Register update values
Value discrepancies in register updates can often be discerned using a checksum over a small subset of the bits, without requiring a complete value comparison. We strive to use only a few (say, less than 8) bits of encoded information for each register value field (32 bit / 64 bit). The basic idea is to compute a checksum from the value generated by the simulated hardware and perform the same operation on the value generated by the reference model for each register update in the software checker. For the sake of our checker solution, a checksum match is considered a valid register update. Since all checksum schemes are a hash function from a set of size 2 64 (for 64 bit registers) to a set of size 2 c , where c is a small value, some amount of aliasing is unavoidable. However, we found that blocked parity schemes, presented below, provide sufficient accuracy in practice for the typical error scenarios that we encountered. Blocked parity schemes partition the data vector into several distinct blocks and then compute single bit checksums for each block. The concatenation of these bits provides the final checksum. This approach is guaranteed to detect any bit value difference, as long as the number of single bit errors within each block is odd. A benefit of this approach is that its computation is extremely low cost in hardware, simply requiring a few XOR gates. However, this approach is ineffective for scenarios where errors manifest with an even number of localized bit-flips, which may occur all within one, or a few, blocks. To address this situation we build blocks on noncontiguous bits, scattering the bits over the checksum blocks. With this technique, an error affecting a few contiguous bits has a much higher chance of detection. The experimental evidence presented in Section 8 supports this intuition.

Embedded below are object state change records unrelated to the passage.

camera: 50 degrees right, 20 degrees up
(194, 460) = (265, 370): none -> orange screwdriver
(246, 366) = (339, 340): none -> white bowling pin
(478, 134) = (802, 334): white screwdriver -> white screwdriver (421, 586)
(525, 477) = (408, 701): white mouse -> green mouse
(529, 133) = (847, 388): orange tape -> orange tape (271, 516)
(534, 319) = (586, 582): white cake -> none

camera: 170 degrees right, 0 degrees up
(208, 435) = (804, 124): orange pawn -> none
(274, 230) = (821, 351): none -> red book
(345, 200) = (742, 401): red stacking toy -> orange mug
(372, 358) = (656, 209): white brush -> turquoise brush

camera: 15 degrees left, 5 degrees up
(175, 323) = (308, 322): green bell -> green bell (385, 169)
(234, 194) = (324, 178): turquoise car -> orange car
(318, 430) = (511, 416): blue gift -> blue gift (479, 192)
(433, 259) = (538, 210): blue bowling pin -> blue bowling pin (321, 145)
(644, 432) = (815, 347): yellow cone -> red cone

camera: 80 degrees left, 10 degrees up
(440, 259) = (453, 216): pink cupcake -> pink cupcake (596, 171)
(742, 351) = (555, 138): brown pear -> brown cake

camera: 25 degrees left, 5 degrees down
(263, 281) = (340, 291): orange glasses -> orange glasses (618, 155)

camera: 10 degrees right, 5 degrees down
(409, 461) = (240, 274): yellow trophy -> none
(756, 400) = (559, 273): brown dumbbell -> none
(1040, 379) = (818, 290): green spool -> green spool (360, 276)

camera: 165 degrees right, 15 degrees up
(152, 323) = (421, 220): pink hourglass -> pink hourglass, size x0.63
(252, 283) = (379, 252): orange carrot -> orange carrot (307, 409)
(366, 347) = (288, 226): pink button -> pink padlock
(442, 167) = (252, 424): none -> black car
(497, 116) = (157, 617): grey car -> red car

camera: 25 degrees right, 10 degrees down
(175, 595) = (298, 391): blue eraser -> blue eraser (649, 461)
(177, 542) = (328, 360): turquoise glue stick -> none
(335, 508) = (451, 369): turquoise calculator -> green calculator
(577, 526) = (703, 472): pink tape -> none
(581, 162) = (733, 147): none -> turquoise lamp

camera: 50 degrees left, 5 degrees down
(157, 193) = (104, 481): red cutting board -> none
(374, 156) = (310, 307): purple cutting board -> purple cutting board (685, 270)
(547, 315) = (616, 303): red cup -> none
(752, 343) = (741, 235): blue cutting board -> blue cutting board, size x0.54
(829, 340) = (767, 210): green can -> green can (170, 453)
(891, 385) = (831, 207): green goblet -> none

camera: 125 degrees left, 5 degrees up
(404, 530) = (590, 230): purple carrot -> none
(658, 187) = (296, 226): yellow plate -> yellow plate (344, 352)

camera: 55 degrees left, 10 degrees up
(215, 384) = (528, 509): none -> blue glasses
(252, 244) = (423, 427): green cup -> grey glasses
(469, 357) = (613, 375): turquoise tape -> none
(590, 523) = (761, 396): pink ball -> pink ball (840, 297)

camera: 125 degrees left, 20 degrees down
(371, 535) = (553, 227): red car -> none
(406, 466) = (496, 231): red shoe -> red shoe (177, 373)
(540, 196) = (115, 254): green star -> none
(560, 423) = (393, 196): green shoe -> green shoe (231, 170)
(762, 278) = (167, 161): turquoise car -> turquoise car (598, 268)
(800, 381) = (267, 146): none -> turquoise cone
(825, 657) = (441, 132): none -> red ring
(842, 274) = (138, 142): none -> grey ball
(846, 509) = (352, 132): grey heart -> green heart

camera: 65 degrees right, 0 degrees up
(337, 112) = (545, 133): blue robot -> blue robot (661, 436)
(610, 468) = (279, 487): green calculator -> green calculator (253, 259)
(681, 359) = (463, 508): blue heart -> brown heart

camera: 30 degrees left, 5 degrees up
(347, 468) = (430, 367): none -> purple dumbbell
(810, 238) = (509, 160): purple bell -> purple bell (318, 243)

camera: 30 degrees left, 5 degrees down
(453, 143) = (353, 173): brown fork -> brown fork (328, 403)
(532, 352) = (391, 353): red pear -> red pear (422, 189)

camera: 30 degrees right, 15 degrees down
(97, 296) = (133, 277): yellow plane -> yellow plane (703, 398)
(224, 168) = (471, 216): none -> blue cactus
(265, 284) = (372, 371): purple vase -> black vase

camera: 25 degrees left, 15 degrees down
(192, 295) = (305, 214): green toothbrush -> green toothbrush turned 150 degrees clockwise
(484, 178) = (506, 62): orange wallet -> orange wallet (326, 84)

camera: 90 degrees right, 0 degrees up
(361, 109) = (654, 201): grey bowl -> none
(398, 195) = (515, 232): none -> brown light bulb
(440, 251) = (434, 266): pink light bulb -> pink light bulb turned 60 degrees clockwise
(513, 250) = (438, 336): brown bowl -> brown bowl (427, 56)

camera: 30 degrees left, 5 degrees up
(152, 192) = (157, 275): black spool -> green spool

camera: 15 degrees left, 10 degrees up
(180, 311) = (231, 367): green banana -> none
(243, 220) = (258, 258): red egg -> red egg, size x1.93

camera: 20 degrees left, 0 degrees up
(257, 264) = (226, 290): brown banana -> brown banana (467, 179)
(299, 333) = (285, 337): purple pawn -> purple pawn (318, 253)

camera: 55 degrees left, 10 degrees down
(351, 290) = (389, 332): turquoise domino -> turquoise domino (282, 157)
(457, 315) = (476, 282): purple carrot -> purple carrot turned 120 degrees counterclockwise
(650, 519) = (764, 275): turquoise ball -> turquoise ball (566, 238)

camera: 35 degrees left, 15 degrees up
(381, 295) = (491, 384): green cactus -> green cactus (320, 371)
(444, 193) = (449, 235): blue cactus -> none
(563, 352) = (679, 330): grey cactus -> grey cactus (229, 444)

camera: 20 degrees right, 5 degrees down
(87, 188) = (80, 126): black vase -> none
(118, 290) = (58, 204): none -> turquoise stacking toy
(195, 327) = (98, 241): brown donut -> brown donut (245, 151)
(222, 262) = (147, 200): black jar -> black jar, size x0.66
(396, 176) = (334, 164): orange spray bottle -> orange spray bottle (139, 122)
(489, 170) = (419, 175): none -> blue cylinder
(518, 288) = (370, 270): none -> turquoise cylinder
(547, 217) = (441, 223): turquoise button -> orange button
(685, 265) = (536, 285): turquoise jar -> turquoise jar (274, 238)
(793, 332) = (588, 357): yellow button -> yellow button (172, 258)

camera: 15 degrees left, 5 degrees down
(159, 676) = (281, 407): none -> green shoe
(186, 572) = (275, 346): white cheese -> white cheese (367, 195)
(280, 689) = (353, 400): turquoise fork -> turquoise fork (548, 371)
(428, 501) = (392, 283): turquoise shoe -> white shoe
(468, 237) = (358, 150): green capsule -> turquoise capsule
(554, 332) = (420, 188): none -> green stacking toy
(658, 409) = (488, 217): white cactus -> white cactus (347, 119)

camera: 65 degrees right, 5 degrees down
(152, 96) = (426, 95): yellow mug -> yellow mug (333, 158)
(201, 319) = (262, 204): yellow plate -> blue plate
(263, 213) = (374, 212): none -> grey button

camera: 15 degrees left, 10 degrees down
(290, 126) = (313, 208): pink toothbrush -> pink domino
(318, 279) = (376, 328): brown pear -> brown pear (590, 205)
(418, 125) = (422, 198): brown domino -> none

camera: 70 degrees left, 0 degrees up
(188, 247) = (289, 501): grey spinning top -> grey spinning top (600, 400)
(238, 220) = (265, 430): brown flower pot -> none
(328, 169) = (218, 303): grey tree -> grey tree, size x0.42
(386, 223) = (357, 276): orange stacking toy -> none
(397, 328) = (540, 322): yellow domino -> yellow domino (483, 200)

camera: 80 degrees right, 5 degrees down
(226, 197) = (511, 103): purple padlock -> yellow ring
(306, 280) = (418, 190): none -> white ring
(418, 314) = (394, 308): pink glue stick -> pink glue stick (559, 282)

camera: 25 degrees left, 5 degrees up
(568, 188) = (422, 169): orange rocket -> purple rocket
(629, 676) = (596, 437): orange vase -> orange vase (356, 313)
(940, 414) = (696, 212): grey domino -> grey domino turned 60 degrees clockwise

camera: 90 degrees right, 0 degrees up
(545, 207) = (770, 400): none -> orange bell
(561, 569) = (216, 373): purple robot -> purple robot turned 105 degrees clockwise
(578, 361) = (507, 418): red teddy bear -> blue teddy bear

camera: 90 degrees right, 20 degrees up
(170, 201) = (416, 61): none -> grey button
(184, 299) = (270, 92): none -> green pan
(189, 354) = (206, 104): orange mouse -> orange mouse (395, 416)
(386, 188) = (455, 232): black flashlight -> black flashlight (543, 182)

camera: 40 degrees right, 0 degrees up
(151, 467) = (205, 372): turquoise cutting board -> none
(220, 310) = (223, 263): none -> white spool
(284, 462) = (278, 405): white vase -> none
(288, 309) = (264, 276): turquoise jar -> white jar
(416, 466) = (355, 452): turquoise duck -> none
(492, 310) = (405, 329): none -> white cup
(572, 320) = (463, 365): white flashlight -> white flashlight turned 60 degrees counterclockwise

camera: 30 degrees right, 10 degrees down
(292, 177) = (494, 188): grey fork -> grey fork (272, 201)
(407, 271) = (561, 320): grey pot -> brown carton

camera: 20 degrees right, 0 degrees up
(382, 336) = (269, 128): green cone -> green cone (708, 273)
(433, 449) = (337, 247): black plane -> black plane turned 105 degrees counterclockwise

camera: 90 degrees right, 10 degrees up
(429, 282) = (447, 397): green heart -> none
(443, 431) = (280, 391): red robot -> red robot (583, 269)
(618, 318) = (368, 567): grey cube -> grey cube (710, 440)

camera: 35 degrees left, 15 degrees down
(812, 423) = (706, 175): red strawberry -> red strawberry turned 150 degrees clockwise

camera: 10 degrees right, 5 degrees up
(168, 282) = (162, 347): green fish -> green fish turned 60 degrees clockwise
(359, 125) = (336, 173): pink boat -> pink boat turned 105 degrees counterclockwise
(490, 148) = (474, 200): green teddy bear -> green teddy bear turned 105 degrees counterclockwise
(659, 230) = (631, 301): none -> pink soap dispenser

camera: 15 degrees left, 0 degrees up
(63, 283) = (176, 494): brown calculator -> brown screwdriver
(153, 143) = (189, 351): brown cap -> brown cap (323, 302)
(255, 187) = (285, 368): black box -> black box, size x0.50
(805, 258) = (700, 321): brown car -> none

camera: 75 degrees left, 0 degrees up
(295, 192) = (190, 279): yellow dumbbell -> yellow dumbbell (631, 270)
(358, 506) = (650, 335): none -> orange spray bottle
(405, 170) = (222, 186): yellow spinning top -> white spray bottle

Retired instruction addresses
The data associated with each retired instruction is the address of the committed instruction. To compress this values we use a very simple scheme, recording only the last few bits of the address. Even though this scheme is prone to aliasing, it works very well in practice. Indeed, it allows us to identify an execution divergence from the golden model fairly precisely, since the probability of execution starting at an aliased address leading to the same sequence of register updates as the correct execution is extremely low.
ON-PLATFORM TRACING UNIT
As discussed earlier, there are several types of data collected on the acceleration platform originating in different regions of the design at a variable rate. To manage this flow of data, we developed a novel unified scheme to collect and organize it for on-platform storage, before it can be transferred off-platform. To this end, we first need a mechanism to identify which registers are updated on a particular cycle or which instruction groups have completed, so that we only record new values for the relevant registers/addresses. Second, we need a mechanism to present this data in a structured fashion, so that it can be recorded efficiently by the acceleration platform's data logging mechanism. We note that, although the maximum number of simultaneous events in a clock cycle can be quite high, the average number of events per cycle is fairly small. Hence, a recording mechanism that can handle transient peaks in the number of events and can present data at a constant rate to the platform's debug support unit would be ideal. A possible solution to this second requirement is a first-in first-out buffer that allows the storing of up to a few entries at a time and it is drained at a constant rate. This section discusses how we achieved these requirements.
Select and encode logic
The first task of the tracing unit focuses on selecting and encoding different types of events as they are flagged during a clock cycle. In the platfom there are a number of data lines and corresponding valid lines coming from different parts of the processor and corresponding to different special purpose registers or instruction completion events that we want to track. Our goal is to be able to store the relevant data at each cycle (as signaled by the corresponding valid lines) while also tracking the correct source for the data. By doing so the off-platform software is able to reconstruct the sequence of events to be checked against the golden model.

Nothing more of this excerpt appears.